It turns out the inverse of the Hessian of a deep net is easy to apply to a vector. Doing this naively takes cubically many operations in the number of layers (so impractical), but it's possible to do this in time linear in the number of layers (so very practical)!
This is possible because the Hessian of a deep net has a matrix polynomial structure that factorizes nicely. The Hessian-inverse-product algorithm that takes advantage of this is similar to running backprop on a dual version of the deep net. It echoes an old idea of Pearlmutter's for computing Hessian-vector products.
Maybe this idea is useful as a preconditioner for stochastic gradient descent?
I am not a mathematician, but I do enough weird stuff that I encounter things referring to Hessians, yet I don't really know what they are, because everyone who writes about them does so in terms that assumes the reader knows what they are.
Any hints? The Battenburg graphics of matrices?
Great work. Making the Hessian calculation linear in depth is a solid intermediate step. Thanks for sharing this; I look forward to seeing the final results as this research matures.

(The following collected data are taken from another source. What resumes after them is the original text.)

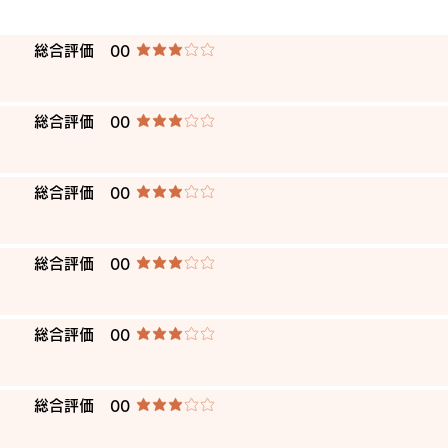
​総合評価
00
average rating is 3 out of 5
​総合評価
00
average rating is 3 out of 5
​総合評価
00
average rating is 3 out of 5
​総合評価
00
average rating is 3 out of 5
​総合評価
00
average rating is 3 out of 5
​総合評価
00
average rating is 3 out of 5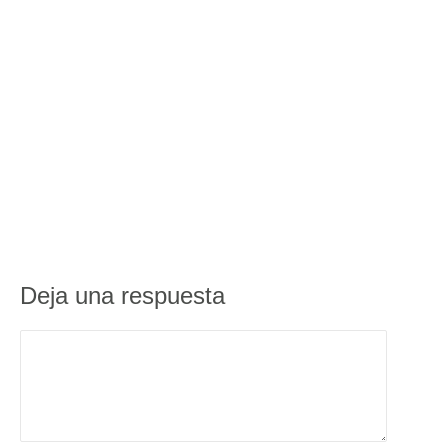
Deja una respuesta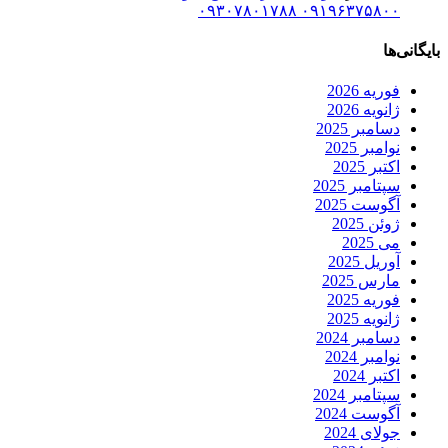
۰۹۱۹۶۳۷۵۸۰۰ ۰۹۳۰۷۸۰۱۷۸۸
بایگانی‌ها
فوریه 2026
ژانویه 2026
دسامبر 2025
نوامبر 2025
اکتبر 2025
سپتامبر 2025
آگوست 2025
ژوئن 2025
می 2025
آوریل 2025
مارس 2025
فوریه 2025
ژانویه 2025
دسامبر 2024
نوامبر 2024
اکتبر 2024
سپتامبر 2024
آگوست 2024
جولای 2024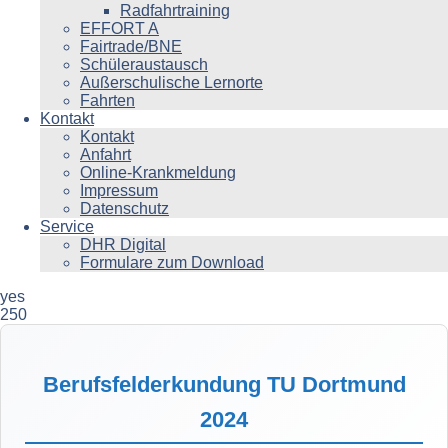
Radfahrtraining
EFFORT A
Fairtrade/BNE
Schüleraustausch
Außerschulische Lernorte
Fahrten
Kontakt
Kontakt
Anfahrt
Online-Krankmeldung
Impressum
Datenschutz
Service
DHR Digital
Formulare zum Download
yes
250
Berufsfelderkundung TU Dortmund
2024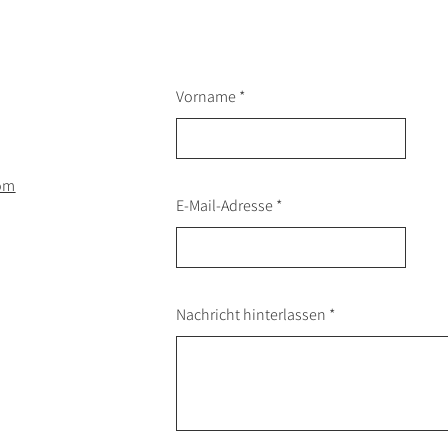
Vorname
om
E-Mail-Adresse
Nachricht hinterlassen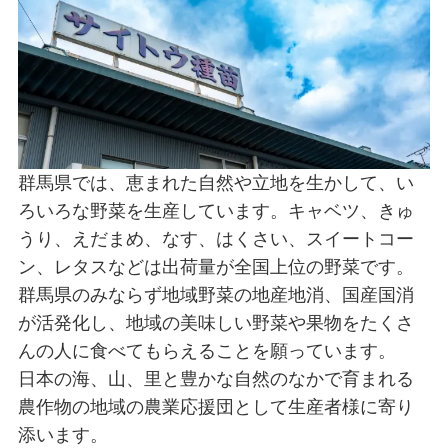
群馬県では、恵まれた自然や立地を生かして、い
ろいろな野菜を生産しています。キャベツ、きゅ
うり、えだまめ、なす、はくさい、スイートコー
ン、レタスなどは出荷量が全国上位の野菜です。
群馬県のみならず地域野菜の地産地消、国産国消
が活発化し、地域の美味しい野菜や果物をたくさ
んの人に食べてもらえることを願っています。
日本の海、山、里と豊かな自然のなかで育まれる
農作物の地域の農業応援団として生産者様に寄り
添います。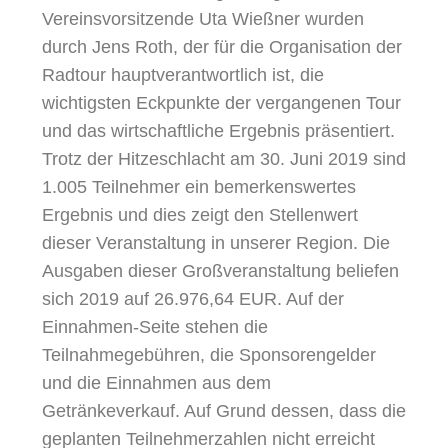
Vereinsvorsitzende Uta Wießner wurden
durch Jens Roth, der für die Organisation der
Radtour hauptverantwortlich ist, die
wichtigsten Eckpunkte der vergangenen Tour
und das wirtschaftliche Ergebnis präsentiert.
Trotz der Hitzeschlacht am 30. Juni 2019 sind
1.005 Teilnehmer ein bemerkenswertes
Ergebnis und dies zeigt den Stellenwert
dieser Veranstaltung in unserer Region. Die
Ausgaben dieser Großveranstaltung beliefen
sich 2019 auf 26.976,64 EUR. Auf der
Einnahmen-Seite stehen die
Teilnahmegebühren, die Sponsorengelder
und die Einnahmen aus dem
Getränkeverkauf. Auf Grund dessen, dass die
geplanten Teilnehmerzahlen nicht erreicht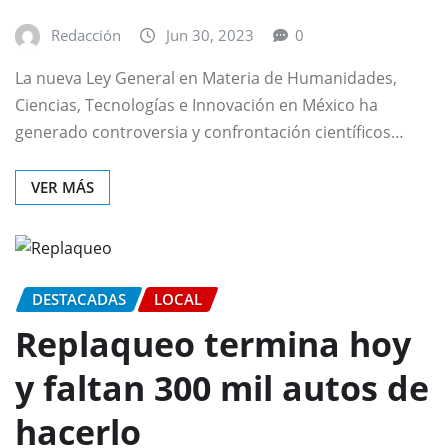
Redacción
Jun 30, 2023
0
La nueva Ley General en Materia de Humanidades,
Ciencias, Tecnologías e Innovación en México ha
generado controversia y confrontación científicos…
VER MÁS
DESTACADAS
LOCAL
Replaqueo termina hoy
y faltan 300 mil autos de
hacerlo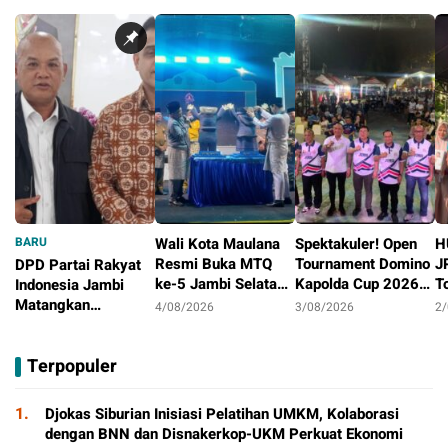
BARU
Wali Kota Maulana
Spektakuler! Open
H
Resmi Buka MTQ
Tournament Domino
J
DPD Partai Rakyat
ke-5 Jambi Selatan,
Kapolda Cup 2026
T
Indonesia Jambi
Syiar Al-Qur’an
Ditutup Meriah,
J
Matangkan
4/08/2026
3/08/2026
2
Menggema di
Orado Optimis
D
Persiapan
4/08/2026
Tambak Sari
Lahirkan Atlit
B
Peringatan HUT
Terpopuler
Berprestasi
Pertama
1.
Djokas Siburian Inisiasi Pelatihan UMKM, Kolaborasi
dengan BNN dan Disnakerkop-UKM Perkuat Ekonomi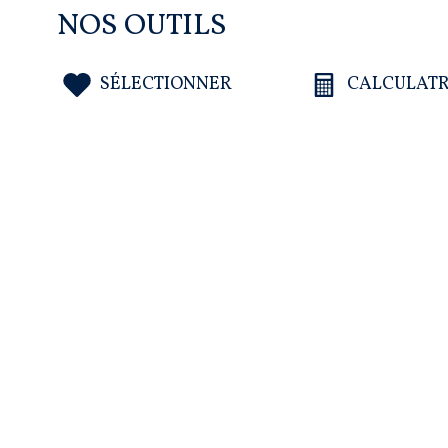
NOS OUTILS
SÉLECTIONNER
CALCULATR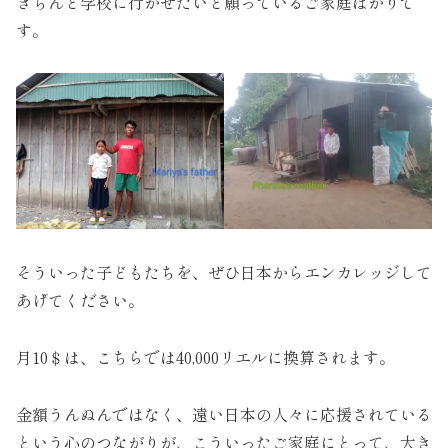
きちんと学校に行かせたいと願っているご家庭ばかりで
す。
そういった子どもたちを、ぜひ日本からエンカレッジして
あげてください。
月10＄は、こちらでは40,000リエルに換算されます。
金額うんぬんではなく、遠い日本の人々に応援されている
という心のつながりが、こういったご家庭にとって、大き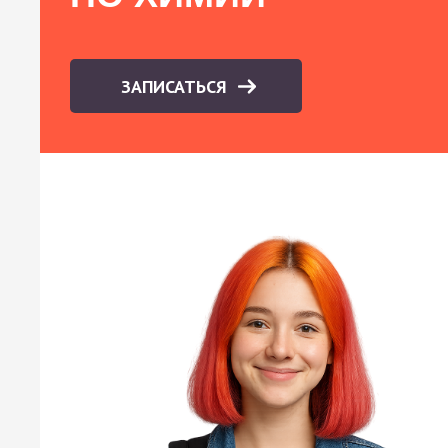
ЗАПИСАТЬСЯ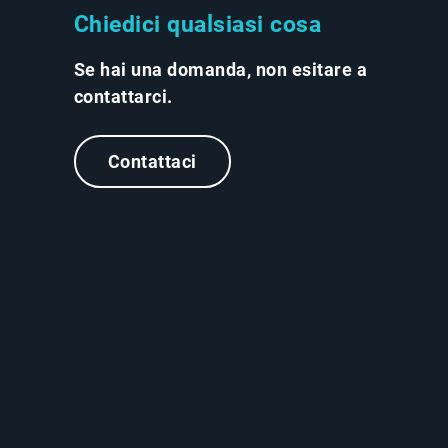
Chiedici qualsiasi cosa
Se hai una domanda, non esitare a
contattarci.
Contattaci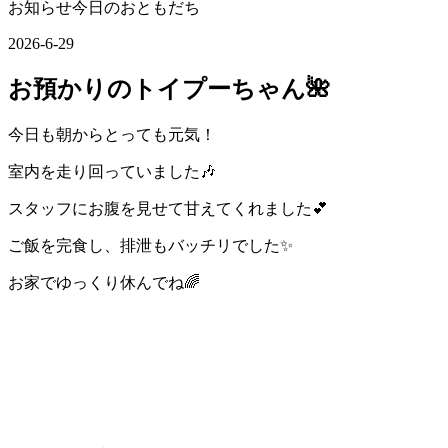
お知らせ今日のおともだち
2026-6-29
お預かりのトイプーちゃん🌺
今日も朝からとっても元気！
室内を走り回っていました🎶
スタッフにお腹を見せて甘えてくれました💕
ご飯を完食し、排泄もバッチリでした✨
お家でゆっくり休んでね🌈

I haven't looked into it in years, but would the inverse of a block bi-diagonal matrix have some semiseperable structure? Maybe that would be good to look into?
[dead]
>If the Hessian-vector product is Hv for some fixed vector v, we're interested in solving Hx=v for x. The hope is to soon use this as a preconditioner to speed up stochastic gradient descent.
Silly question, but if you have some clever way to compute the inverse Hessian, why not go all the way and use it for Newton's method, rather than as a preconditioner for SGD?